In the aftermath of a barrel-bomb attack, Nott said, “as you walked down the stairs to the emergency department, you just heard screams.” Barrel bombs blow up entire buildings, filling the air with concrete dust; many people who survive the initial explosion die of suffocation minutes later. Every day, patients arrived at the hospital so mangled and coated in debris that “you wouldn’t know whether you were looking at the front or the back, whether they were alive or dead,” he said. “Every time you touched somebody, the dust would go into your face and down into your lungs, and you’d be coughing and spluttering away as you were trying to assess whether this patient was alive.”…
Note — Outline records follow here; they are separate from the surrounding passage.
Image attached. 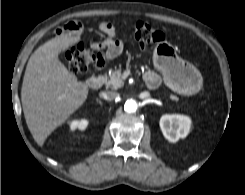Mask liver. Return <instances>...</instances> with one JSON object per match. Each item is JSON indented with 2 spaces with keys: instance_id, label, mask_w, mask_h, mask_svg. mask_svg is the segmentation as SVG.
<instances>
[{
  "instance_id": "obj_1",
  "label": "liver",
  "mask_w": 245,
  "mask_h": 195,
  "mask_svg": "<svg viewBox=\"0 0 245 195\" xmlns=\"http://www.w3.org/2000/svg\"><path fill=\"white\" fill-rule=\"evenodd\" d=\"M79 41L80 36H56L40 46L27 63L21 101L27 126L39 146L88 97V86L58 59L59 53Z\"/></svg>"
}]
</instances>
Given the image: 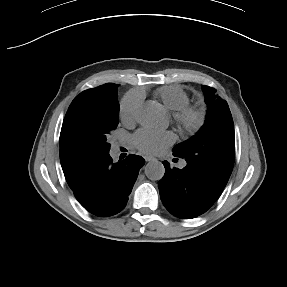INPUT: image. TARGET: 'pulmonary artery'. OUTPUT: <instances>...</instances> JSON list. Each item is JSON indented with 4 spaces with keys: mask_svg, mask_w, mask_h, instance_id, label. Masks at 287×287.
Listing matches in <instances>:
<instances>
[{
    "mask_svg": "<svg viewBox=\"0 0 287 287\" xmlns=\"http://www.w3.org/2000/svg\"><path fill=\"white\" fill-rule=\"evenodd\" d=\"M179 166H180V167L186 166V162H185V161L181 162Z\"/></svg>",
    "mask_w": 287,
    "mask_h": 287,
    "instance_id": "pulmonary-artery-1",
    "label": "pulmonary artery"
}]
</instances>
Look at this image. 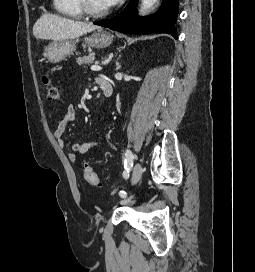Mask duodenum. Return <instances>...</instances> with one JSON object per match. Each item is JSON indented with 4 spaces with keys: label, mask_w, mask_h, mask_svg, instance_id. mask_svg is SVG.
<instances>
[{
    "label": "duodenum",
    "mask_w": 255,
    "mask_h": 272,
    "mask_svg": "<svg viewBox=\"0 0 255 272\" xmlns=\"http://www.w3.org/2000/svg\"><path fill=\"white\" fill-rule=\"evenodd\" d=\"M97 83H98L104 97L108 98L112 95L113 89H112V85L108 79H106L104 77H99L97 79Z\"/></svg>",
    "instance_id": "obj_1"
}]
</instances>
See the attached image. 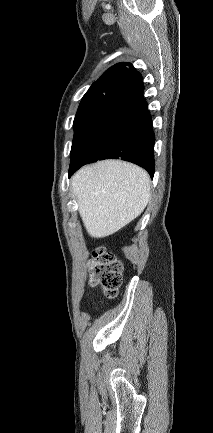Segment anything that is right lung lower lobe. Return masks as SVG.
<instances>
[{
	"label": "right lung lower lobe",
	"instance_id": "1",
	"mask_svg": "<svg viewBox=\"0 0 213 433\" xmlns=\"http://www.w3.org/2000/svg\"><path fill=\"white\" fill-rule=\"evenodd\" d=\"M140 80L119 93L88 124L71 150L69 177L81 166L102 159H122L154 175L152 119Z\"/></svg>",
	"mask_w": 213,
	"mask_h": 433
}]
</instances>
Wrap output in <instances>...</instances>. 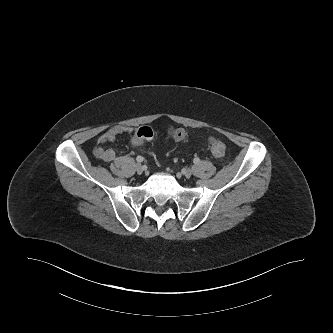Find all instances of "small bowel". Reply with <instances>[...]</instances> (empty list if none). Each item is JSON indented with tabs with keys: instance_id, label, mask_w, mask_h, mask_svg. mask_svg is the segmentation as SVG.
I'll list each match as a JSON object with an SVG mask.
<instances>
[{
	"instance_id": "obj_1",
	"label": "small bowel",
	"mask_w": 333,
	"mask_h": 333,
	"mask_svg": "<svg viewBox=\"0 0 333 333\" xmlns=\"http://www.w3.org/2000/svg\"><path fill=\"white\" fill-rule=\"evenodd\" d=\"M134 129L129 126H115L102 134L93 149V154L104 162H111L115 159V152L112 149L105 148V145L118 139L122 135L132 134Z\"/></svg>"
}]
</instances>
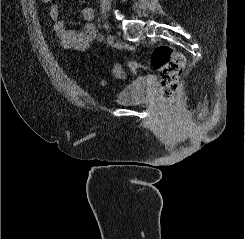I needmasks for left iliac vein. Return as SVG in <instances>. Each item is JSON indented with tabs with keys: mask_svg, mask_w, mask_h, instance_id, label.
I'll return each mask as SVG.
<instances>
[{
	"mask_svg": "<svg viewBox=\"0 0 245 239\" xmlns=\"http://www.w3.org/2000/svg\"><path fill=\"white\" fill-rule=\"evenodd\" d=\"M107 44L109 46H112L114 44V37H113L112 34H108V36H107Z\"/></svg>",
	"mask_w": 245,
	"mask_h": 239,
	"instance_id": "4c4485c4",
	"label": "left iliac vein"
}]
</instances>
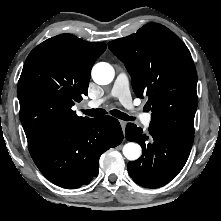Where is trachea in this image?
Returning a JSON list of instances; mask_svg holds the SVG:
<instances>
[{"mask_svg": "<svg viewBox=\"0 0 221 221\" xmlns=\"http://www.w3.org/2000/svg\"><path fill=\"white\" fill-rule=\"evenodd\" d=\"M82 112L84 114H86L88 116H92V117H98V116H102V115L106 114V111L104 109H100V108L82 110ZM110 114L113 115L116 118H119V119H122V120H125V121H132V120L135 119L134 117L128 116L126 113H123V112H121L119 110H116V109L111 110Z\"/></svg>", "mask_w": 221, "mask_h": 221, "instance_id": "trachea-1", "label": "trachea"}]
</instances>
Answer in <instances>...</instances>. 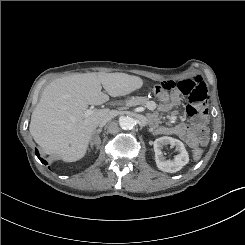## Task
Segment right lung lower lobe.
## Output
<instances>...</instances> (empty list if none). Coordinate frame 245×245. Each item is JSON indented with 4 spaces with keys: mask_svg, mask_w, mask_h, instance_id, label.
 Returning <instances> with one entry per match:
<instances>
[{
    "mask_svg": "<svg viewBox=\"0 0 245 245\" xmlns=\"http://www.w3.org/2000/svg\"><path fill=\"white\" fill-rule=\"evenodd\" d=\"M35 152H36V155L38 156V158L40 159V161H41L43 164H45V165H46V164H47V162H46L45 160H43L42 158H40V157H39V152H38V150H37V149L35 150Z\"/></svg>",
    "mask_w": 245,
    "mask_h": 245,
    "instance_id": "obj_1",
    "label": "right lung lower lobe"
}]
</instances>
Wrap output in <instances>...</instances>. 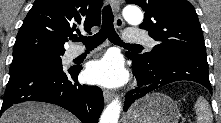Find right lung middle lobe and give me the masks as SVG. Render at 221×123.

The tiled floor of the underground emergency department at M1 was slick with blood and other fluids. Screaming men carried in headless children, as if they could somehow be saved. Hospital staffers wrapped corpses in white shrouds and stacked detached legs that still wore socks and shoes.
When barrel bombs fall on homes, they often send entire families to the ward. One day, five siblings arrived. Unable to treat any of them, Nott started filming the scene, so that he would have proof, he said, of “how terrible it was.” A baby with no feet let out a stifled cry, then died. An older brother lay silently nearby, his guts coming out. In the next room, a toddler with blood on his face shouted the name of his dying brother. Two medical workers carried in the fourth brother, who was about three years old. His pelvis was missing, and his face and chest were gray with concrete dust. He opened his eyes and looked around the room, blinking, without making a noise. There were wet, white blobs on his face, and Nott gently wiped them away. When the sister was brought into the room, he learned that a concrete block had fallen on her head, and the blobs were pieces of her brain….
The boy was dying. There was no treatment; he had lost too much blood, and his lungs had filled with concrete particles. Nott held his hand for four agonizing minutes. “All you can do is just comfort them,” he told me. I asked him what that entailed, since M1 had exhausted its supply of morphine. He began to cry, and said, “All you can hope is that they die quickly.”
A few weeks after Nott left Aleppo, he was invited to lunch at Buckingham Palace. Wild duck and vintage port were served. Janet Oldroyd Hulme, one of Britain’s most prolific growers of rhubarb, sat on his left, and the Queen sat on his right. When the Queen turned to him, he explained that he had just returned from Syria. “How was it?” she asked. “I tried to play it light, and I said it was absolutely dreadful,” he told me. The Queen pressed for details, but he couldn’t bring himself to tell her, and his bottom lip began quivering. At that point, “she summoned the corgis,” he said. For the next twenty minutes, Nott and the Queen petted the dogs and fed them biscuits under the table. As the lunch came to a close, he says, she remarked, “That’s much better than talking, isn’t it?”